The Money Anger

UNITED STATES
National Survivor Advocates Coalition

EDITORIAL

Kristine Ward

We hope with all our hearts that the aggravation and outrage that Catholics have poured into emails, letters and any other avenues of speaking up and out they used in Atlanta are the beginning and not the end of their involvement in what ails the Roman Catholic Church.

In a statement describing his ineptness, Atlanta’s Archbishop Wilton D. Gregory, caught in his plush plans for a $2.2 million residence, backed down saying:

“While my advisers and I were able to justify this project fiscally, logistically and practically, I personally failed to project the cost in terms of my own integrity and pastoral credibility with the people of God of north and central Georgia,” he wrote. “I failed to consider the impact on the families throughout the archdiocese who, though struggling to pay their mortgages, utilities, tuition and other bills, faithfully respond year after year to my pleas to assist with funding our ministries and services.

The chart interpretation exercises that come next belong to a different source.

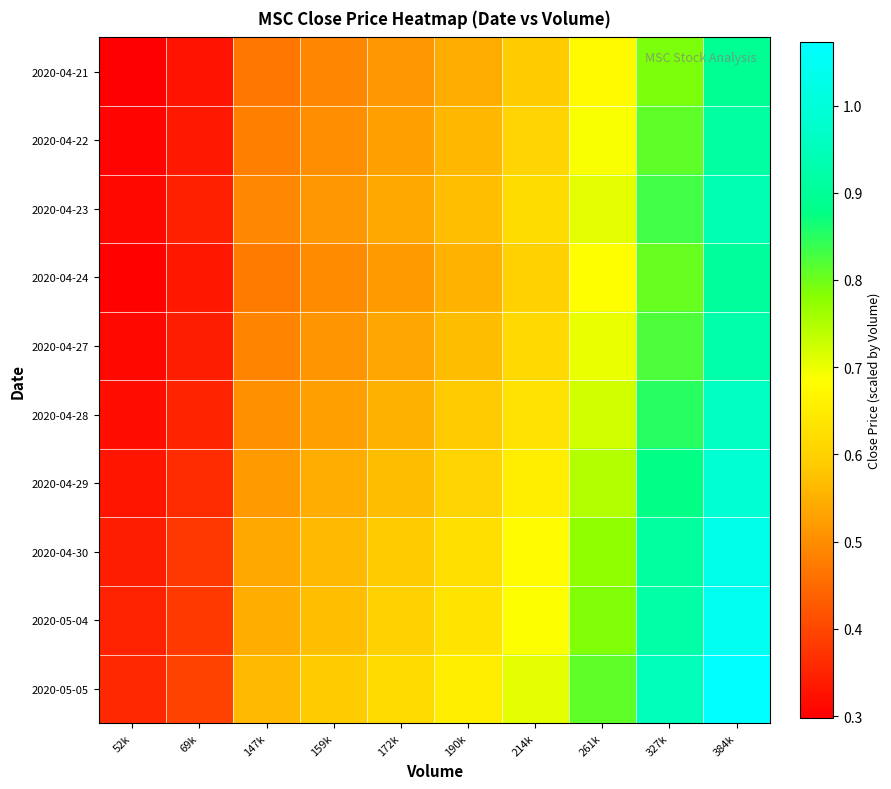

Reading left to right, transcribe all the data shown in this chart.

2020-04-21: 52k=0.3	69k=0.3	147k=0.5	159k=0.5	172k=0.5	190k=0.5	214k=0.6	261k=0.7	327k=0.8	384k=0.9
2020-04-22: 52k=0.3	69k=0.3	147k=0.5	159k=0.5	172k=0.5	190k=0.6	214k=0.6	261k=0.7	327k=0.8	384k=0.9
2020-04-23: 52k=0.3	69k=0.3	147k=0.5	159k=0.5	172k=0.5	190k=0.6	214k=0.6	261k=0.7	327k=0.8	384k=0.9
2020-04-24: 52k=0.3	69k=0.3	147k=0.5	159k=0.5	172k=0.5	190k=0.6	214k=0.6	261k=0.7	327k=0.8	384k=0.9
2020-04-27: 52k=0.3	69k=0.3	147k=0.5	159k=0.5	172k=0.5	190k=0.6	214k=0.6	261k=0.7	327k=0.8	384k=0.9
2020-04-28: 52k=0.3	69k=0.4	147k=0.5	159k=0.5	172k=0.6	190k=0.6	214k=0.6	261k=0.7	327k=0.9	384k=1.0
2020-04-29: 52k=0.3	69k=0.4	147k=0.5	159k=0.5	172k=0.6	190k=0.6	214k=0.7	261k=0.7	327k=0.9	384k=1.0
2020-04-30: 52k=0.3	69k=0.4	147k=0.5	159k=0.6	172k=0.6	190k=0.6	214k=0.7	261k=0.8	327k=0.9	384k=1.0
2020-05-04: 52k=0.3	69k=0.4	147k=0.5	159k=0.6	172k=0.6	190k=0.6	214k=0.7	261k=0.8	327k=0.9	384k=1.0
2020-05-05: 52k=0.4	69k=0.4	147k=0.6	159k=0.6	172k=0.6	190k=0.7	214k=0.7	261k=0.8	327k=1.0	384k=1.1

First off, if these “advisers” really did provide these kinds of justifications they should be fired.

Secondly, Archbishop Gregory’s apology should not be limited to the Catholics of central and north Georgia. All Catholics are hurt by his actions. Just as they are by the actions of the bishop of bling in Germany, the Archbishop of Newark John J. Myers’ weekend and planned retirement $800,000 home, as well as the Camden’s Bishop Dennis Sullivan’s $500,000 home and Archbishop of Cincinnati Dennis Schnurr’s half million home – and the list, of course, doesn’t stop there.